Villaya tekrar geldiklerinde kapıyı onlara Merve Hanım değil Fatma Hanım açmıştı. Kadın oldukça nazik bir şekilde onları evin salonuna değil kendi hakimiyeti altında olan mutfağa yönlendirdi. Ortada duran masaya buyur edip oturmalarını sağladı. O kadar doğal hareket ediyordu ki, Aylin kadının soğukkanlılığını hayretle izlemeye koyuldu. Fatma Hanım dönüp tezgaha doğru ilerleyip ısıtıcıya su koydu, büyük çay kupalarını çıkardı. Cam bir kavanozdan çıkardığı poşet çaylardan içlerine birer tane koydu ve “Kusura bakmayın aslında sallama çayı ben de sevmiyorum adı üstünde sallama,” dedi. “Çay dediğin demlenmeli, demlenmeli ki gönlü de demlensin ama şu an en çabuk olacak içecek bu gibime geldi. Bir yerde okumuştum polisler çok kahve içiyormuş ben de size değişiklik yapayım ve çay ikram edeyim,” dedikten sonra kaynayan suyu bardaklara doldurup Aylin ve Sinan’ın önüne bıraktı. Kendininkini de aldıktan sonra tam karşılarındaki sandalyeyi çekip oturdu.
Aylin, “Fatma Hanım buraya neden geldiğimizi biliyor musunuz?” diye sorunca kadın hiçbir mimik belirtisi göstermeden, “Bugün sizin ne kadar zeki olduğunuza şahit oldum ve benimle görüşmek için geri geleceğinizi tahmin etmek zor olmadı. Uğur’un kayınpederine sürekli gönderdiği para konusunu öğrendiğinizde parçaları birleştirmeniz zor olmamıştır,” diyerek çayından bir yudum içip sallama çayının ipi ile oynamaya başladı.
“Fatma Hanım tek çocuk olduğunuzu söylemiştiniz peki kaybolan kadın ile nasıl oluyor da soy isminiz, baba adınız aynı oluyor?”
“O benim üvey kardeşimmiş. Yıllarca haberim olmayan, varlığı kayıp olup Birol Bey sorguya alındığında öğrenmiş olduğum kardeşimmiş,” deyip gözlerini Aylin’e dikti. “Uğur’u benim öldürdüğümü sakın düşünmeyin onun bu olayla hiçbir ilgisi yoktu. Şerefsiz kayınpederinin onurunu kurtarmak için ona şahitlik yaptı. Fehmi ise her ikisini destekleyerek, Birol şerefsizinin kadınla bardan ayrıldıktan sonra onlarla buluştuğu konusunda ifade verdi de paçayı kurtardı adi herif. İnanın onun ölmesini çok diledim ama bedduam gidip gelip masum olan Uğur’umu buldu,” dedikten sonra gözünden akan yaşı elinin tersiyle sildi.
“Fatma Hanım bu olayla ilgili Birol veya Uğur Bey ile hiç konuştunuz mu?”
“Uğur’uma bir kez açmaya çalıştım çok sinirlendi ve ilk defa bana bağırarak konunun kapandığını eğer kurcalarsam kendime yeni bir iş aramamı söyledi.
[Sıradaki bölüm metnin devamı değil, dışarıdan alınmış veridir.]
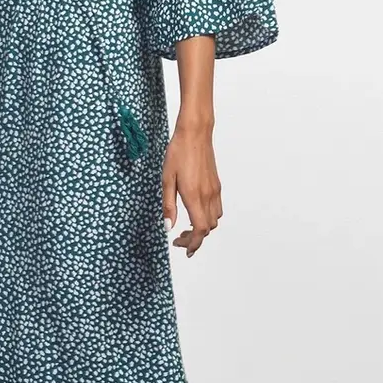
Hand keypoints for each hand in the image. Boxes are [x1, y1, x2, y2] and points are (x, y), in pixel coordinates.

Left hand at [162, 121, 221, 256]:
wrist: (195, 133)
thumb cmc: (178, 153)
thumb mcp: (166, 179)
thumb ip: (168, 205)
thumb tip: (168, 227)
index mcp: (194, 196)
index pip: (199, 230)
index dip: (192, 244)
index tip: (183, 248)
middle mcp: (208, 196)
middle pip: (207, 228)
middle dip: (195, 238)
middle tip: (179, 238)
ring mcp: (214, 190)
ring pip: (214, 220)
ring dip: (202, 228)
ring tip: (186, 226)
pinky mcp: (216, 184)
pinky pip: (216, 208)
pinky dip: (207, 216)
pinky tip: (194, 211)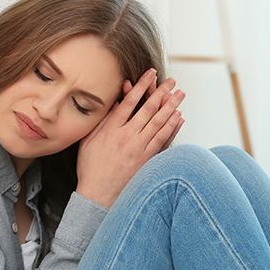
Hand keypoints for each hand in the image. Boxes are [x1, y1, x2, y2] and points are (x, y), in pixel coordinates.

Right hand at [73, 69, 185, 207]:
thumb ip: (103, 121)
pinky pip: (162, 140)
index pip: (129, 101)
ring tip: (180, 95)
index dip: (141, 86)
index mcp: (111, 129)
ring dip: (171, 107)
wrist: (98, 195)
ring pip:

Ben de sustum. Ne de olsa itham edeceğim kişi çok sevdiği karısının babasıydı. Kardeşim ise benim için bir yabancıydı ama şu kan çeker dedikleri olay gerçekmiş çünkü yüzünü bile görmediğim kardeşimin acısı o günden sonra hiç içimden çıkmadı. Babam ve annem sağ olmadıkları için bu konu hakkında bilgiyi sadece kardeşimin annesinden dinledim. Bana babamla kısa süreli bir ilişki yaşadığını hamileliğini gizlediğini, kardeşim onlu yaşlara geldiğinde babama bilgi verdiğini anlattı.”
“Kadının iletişim bilgilerini yazıp ortağıma verin onunla da görüşmemiz lazım.”
“Görüşemezsiniz kızının açısına ancak bir yıl dayanabildi ve mide kanseri hastalığına yenik düşerek aramızdan ayrıldı. Evli değildi. Başka çocuğu da yoktu.”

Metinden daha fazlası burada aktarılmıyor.